• What you are asked to do:
Every line below from the one containing "M700,981L722,1017L684,1040L662,1004Z" through the one containing "M919,1144L952,1199L906,1227L873,1172Z" must be transcribed exactly. Omit all lines outside that stretch.

━━━━━ Exercise data ━━━━━

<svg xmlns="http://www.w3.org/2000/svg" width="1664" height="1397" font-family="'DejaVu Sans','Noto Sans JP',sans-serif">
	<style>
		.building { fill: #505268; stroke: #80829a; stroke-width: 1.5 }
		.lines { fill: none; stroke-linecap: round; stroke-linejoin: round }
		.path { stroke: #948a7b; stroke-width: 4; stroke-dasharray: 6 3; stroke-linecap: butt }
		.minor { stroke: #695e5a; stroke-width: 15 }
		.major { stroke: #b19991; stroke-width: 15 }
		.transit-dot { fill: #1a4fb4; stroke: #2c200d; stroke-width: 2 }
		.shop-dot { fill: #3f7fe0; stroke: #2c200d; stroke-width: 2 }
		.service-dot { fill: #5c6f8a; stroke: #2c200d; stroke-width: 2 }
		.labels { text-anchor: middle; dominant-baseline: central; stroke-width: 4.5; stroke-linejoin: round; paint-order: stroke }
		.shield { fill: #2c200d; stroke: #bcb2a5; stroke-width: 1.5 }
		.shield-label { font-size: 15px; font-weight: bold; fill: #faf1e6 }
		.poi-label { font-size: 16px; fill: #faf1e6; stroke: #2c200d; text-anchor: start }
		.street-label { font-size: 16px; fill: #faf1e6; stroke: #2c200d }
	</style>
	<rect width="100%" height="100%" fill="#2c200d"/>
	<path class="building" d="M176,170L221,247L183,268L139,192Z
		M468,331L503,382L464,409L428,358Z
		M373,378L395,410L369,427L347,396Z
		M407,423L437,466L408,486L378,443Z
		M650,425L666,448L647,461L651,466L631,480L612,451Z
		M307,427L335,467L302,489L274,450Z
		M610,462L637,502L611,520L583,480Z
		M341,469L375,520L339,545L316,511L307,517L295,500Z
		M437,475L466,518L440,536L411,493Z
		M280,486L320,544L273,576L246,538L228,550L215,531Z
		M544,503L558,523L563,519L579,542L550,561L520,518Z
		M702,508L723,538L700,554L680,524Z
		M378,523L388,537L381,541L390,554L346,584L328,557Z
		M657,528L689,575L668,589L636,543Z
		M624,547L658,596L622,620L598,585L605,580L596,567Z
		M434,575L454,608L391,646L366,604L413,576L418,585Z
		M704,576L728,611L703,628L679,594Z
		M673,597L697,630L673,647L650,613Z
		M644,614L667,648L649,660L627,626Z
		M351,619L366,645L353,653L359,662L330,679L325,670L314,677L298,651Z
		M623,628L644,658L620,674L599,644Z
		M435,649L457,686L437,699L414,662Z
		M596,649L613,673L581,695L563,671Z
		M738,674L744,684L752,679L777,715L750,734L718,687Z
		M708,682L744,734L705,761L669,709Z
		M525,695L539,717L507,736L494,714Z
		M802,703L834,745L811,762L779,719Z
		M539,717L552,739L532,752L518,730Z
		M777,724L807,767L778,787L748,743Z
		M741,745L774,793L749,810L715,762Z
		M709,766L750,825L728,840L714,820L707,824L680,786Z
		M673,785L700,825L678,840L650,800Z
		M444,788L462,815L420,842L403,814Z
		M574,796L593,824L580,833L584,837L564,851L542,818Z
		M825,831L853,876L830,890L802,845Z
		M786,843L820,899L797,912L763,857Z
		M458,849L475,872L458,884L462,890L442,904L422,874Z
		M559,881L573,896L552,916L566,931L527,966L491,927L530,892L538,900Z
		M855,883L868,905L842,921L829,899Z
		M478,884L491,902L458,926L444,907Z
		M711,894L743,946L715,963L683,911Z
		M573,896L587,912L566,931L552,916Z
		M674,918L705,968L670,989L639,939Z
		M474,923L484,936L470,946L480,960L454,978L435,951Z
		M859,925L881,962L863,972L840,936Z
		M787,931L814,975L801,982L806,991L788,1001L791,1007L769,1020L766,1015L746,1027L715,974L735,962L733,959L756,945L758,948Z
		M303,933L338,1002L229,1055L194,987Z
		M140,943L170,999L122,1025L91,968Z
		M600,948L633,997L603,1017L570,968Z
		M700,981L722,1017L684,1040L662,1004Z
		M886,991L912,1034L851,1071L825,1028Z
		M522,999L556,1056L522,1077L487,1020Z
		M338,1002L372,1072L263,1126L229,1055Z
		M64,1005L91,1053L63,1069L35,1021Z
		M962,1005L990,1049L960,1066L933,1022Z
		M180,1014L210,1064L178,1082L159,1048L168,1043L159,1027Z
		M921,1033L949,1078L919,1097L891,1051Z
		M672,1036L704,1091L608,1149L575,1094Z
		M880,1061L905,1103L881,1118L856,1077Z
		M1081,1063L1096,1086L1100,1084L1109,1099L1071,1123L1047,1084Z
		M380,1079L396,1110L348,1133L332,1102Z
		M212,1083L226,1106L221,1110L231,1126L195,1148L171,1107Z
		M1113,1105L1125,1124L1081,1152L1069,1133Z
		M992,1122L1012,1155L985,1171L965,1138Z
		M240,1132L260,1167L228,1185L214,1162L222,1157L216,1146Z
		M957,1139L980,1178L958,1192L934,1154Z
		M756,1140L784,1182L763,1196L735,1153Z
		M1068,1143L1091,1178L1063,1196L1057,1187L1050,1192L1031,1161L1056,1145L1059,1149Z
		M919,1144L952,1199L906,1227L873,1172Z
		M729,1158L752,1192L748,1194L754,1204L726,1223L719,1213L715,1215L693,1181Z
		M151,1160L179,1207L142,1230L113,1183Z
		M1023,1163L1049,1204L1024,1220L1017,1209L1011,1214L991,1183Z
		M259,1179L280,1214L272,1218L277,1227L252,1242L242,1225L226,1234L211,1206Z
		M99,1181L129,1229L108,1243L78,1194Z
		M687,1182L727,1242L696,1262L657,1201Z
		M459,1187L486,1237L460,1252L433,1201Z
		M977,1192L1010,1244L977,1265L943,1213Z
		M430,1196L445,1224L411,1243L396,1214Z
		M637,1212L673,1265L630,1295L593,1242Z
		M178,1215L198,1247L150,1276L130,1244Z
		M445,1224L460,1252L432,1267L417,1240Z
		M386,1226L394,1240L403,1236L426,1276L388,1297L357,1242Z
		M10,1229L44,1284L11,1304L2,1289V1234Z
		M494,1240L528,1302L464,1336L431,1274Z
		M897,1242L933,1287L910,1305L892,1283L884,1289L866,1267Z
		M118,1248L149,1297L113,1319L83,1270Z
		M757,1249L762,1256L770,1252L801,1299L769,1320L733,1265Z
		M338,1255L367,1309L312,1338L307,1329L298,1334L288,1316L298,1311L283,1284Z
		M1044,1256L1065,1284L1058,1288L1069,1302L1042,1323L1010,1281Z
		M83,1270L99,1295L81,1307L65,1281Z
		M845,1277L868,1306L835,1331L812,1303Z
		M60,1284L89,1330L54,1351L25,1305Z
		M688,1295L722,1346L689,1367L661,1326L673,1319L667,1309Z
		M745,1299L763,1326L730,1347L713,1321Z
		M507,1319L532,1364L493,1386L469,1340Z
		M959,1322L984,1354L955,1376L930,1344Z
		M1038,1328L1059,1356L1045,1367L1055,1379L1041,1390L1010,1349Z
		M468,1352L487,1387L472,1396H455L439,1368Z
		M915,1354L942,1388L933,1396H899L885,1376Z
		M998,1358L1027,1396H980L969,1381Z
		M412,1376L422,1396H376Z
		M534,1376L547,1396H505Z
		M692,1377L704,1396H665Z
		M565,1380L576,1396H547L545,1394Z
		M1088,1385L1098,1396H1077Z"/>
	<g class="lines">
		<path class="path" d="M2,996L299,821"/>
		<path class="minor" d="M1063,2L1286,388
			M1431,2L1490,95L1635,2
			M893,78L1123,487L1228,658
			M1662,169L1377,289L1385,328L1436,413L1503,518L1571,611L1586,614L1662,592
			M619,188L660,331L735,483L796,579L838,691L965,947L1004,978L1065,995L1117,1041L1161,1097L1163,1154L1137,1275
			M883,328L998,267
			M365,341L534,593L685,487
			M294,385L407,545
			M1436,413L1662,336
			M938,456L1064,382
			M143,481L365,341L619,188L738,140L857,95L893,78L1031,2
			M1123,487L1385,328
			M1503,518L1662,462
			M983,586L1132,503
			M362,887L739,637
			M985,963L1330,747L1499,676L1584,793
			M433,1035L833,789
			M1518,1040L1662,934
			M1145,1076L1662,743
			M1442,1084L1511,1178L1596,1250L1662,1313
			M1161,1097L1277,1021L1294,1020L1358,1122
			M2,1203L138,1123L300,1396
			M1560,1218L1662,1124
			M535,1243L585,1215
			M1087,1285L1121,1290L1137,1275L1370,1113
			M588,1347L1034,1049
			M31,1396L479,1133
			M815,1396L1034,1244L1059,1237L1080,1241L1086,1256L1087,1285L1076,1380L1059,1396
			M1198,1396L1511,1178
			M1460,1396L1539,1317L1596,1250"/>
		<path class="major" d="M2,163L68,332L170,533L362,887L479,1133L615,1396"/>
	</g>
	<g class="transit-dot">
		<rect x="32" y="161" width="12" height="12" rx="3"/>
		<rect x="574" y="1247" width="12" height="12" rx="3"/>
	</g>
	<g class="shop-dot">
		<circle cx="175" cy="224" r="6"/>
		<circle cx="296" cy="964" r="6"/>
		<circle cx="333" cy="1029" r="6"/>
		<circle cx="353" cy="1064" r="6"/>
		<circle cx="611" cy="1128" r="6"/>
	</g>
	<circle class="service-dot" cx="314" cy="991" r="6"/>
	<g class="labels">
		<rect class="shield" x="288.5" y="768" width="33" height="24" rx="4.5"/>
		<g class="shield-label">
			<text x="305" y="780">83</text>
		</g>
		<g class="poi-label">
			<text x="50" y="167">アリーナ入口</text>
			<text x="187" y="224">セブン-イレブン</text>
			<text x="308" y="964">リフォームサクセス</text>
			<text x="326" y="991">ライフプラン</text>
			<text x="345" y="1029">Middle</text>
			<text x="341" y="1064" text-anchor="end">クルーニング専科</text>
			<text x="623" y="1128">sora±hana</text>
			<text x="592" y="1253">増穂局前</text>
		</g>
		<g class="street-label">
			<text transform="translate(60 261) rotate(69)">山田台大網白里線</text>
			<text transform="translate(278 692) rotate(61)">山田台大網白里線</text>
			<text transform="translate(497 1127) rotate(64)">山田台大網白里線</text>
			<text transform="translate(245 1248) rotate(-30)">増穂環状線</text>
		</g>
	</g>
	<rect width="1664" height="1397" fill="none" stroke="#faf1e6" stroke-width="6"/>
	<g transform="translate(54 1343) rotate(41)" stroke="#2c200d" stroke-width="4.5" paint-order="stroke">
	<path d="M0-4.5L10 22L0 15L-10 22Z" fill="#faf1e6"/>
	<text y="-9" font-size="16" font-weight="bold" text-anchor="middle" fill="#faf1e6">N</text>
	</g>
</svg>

━━━━━

• Reply to the task:
		M700,981L722,1017L684,1040L662,1004Z
		M886,991L912,1034L851,1071L825,1028Z
		M522,999L556,1056L522,1077L487,1020Z
		M338,1002L372,1072L263,1126L229,1055Z
		M64,1005L91,1053L63,1069L35,1021Z
		M962,1005L990,1049L960,1066L933,1022Z
		M180,1014L210,1064L178,1082L159,1048L168,1043L159,1027Z
		M921,1033L949,1078L919,1097L891,1051Z
		M672,1036L704,1091L608,1149L575,1094Z
		M880,1061L905,1103L881,1118L856,1077Z
		M1081,1063L1096,1086L1100,1084L1109,1099L1071,1123L1047,1084Z
		M380,1079L396,1110L348,1133L332,1102Z
		M212,1083L226,1106L221,1110L231,1126L195,1148L171,1107Z
		M1113,1105L1125,1124L1081,1152L1069,1133Z
		M992,1122L1012,1155L985,1171L965,1138Z
		M240,1132L260,1167L228,1185L214,1162L222,1157L216,1146Z
		M957,1139L980,1178L958,1192L934,1154Z
		M756,1140L784,1182L763,1196L735,1153Z
		M1068,1143L1091,1178L1063,1196L1057,1187L1050,1192L1031,1161L1056,1145L1059,1149Z
		M919,1144L952,1199L906,1227L873,1172Z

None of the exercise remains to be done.